Police in UK and Australia have been at odds all week over the possible identity of the skeletal remains of a murdered child found dumped by the roadside in the Southern Australian bush three weeks ago.
While Australian police have repeatedly dismissed suggestions that the bones could be those of Madeleine McCann, a source from Scotland Yard told the UK’s Daily Mirror “we cannot rule it out”.
Writing on Tuesday night, the Mirror’s online edition claimed Scotland Yard detectives will either fly to Australia to carry out “crucial” DNA tests “or will wait for samples” from what the paper calls “the corpse” to be sent to them.
Reading between the lines, however, this could simply be another case of headline-hogging journalese.
Within hours of one Mirror journalist writing the story, another wrote that Australian police had finally "totally excluded” the possibility that she could be the potential victim.
Talking in Australia when speculation first broke, the detective in charge of the case said obtaining a DNA profile had been proving “very difficult” due to the “degradation of the skeleton”.

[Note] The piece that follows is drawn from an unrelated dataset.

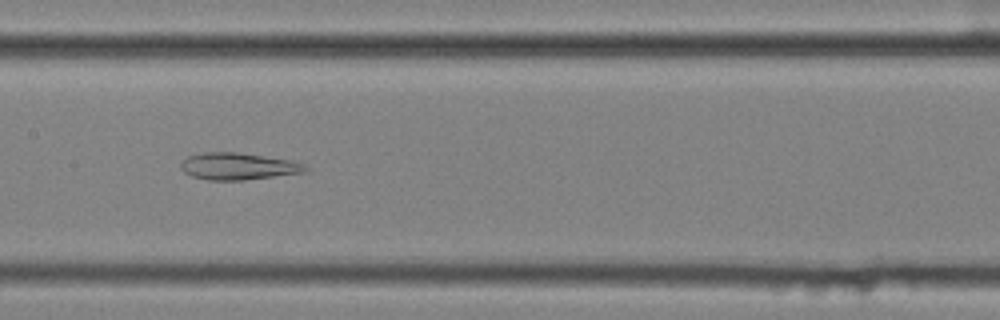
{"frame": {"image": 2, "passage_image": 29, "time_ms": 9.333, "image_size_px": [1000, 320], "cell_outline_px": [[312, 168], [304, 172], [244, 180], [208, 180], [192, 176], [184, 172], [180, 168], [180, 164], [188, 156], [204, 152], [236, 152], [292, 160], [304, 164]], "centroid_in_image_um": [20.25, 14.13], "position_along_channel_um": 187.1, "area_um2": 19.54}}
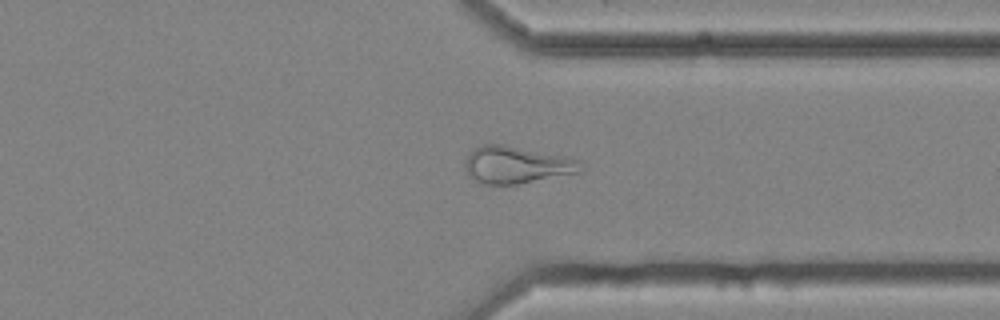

Elsewhere in Britain, the Guardian, Mail and Independent all ran stories confirming that British investigators have been in touch with Australian police over the grisly discovery beside a highway, 138km east of Adelaide.
As reported in the Resident on Saturday, there are at least three Australian links in the baffling case of Madeleine’s disappearance from a holiday apartment in Praia da Luz over eight years ago.
And since police in Australia alluded to the fact that the child’s bones date back as far as 2007, speculation that they could indeed be those of Madeleine McCann has spread like the proverbial bushfire.
Detectives in Australia did their best to warn that the world’s press attention was unwarranted and more for the “benefit of attention”.
“There is absolutely no evidence at this point in time that the child is Madeleine McCann,” Australian police commissioner Grant Stevens has explained.
Australian insistence that “there is no evidence” has swung back and forth however, with Monday’s edition of Adelaide’s The Advertiser stating categorically that “32 children have been excluded as potential victims, including the world’s most high-profile missing girl, Madeleine McCann”, and then backtracking saying: “It is highly unlikely that the victim is Madeleine McCann.”
Now, the latest story has police finally “totally excluding” the possibility, though a source confirmed that Scotland Yard will still go ahead with DNA testing.
Back in UK, a source close to Madeleine’s parents has reported that “Kate and Gerry hope that if anything of substance is found linking the body in Australia and Madeleine they will be told straight away”.
Adding fuel to the fire of speculation is the revelation that there is no Australian child matching the description of the remains on any national missing persons database.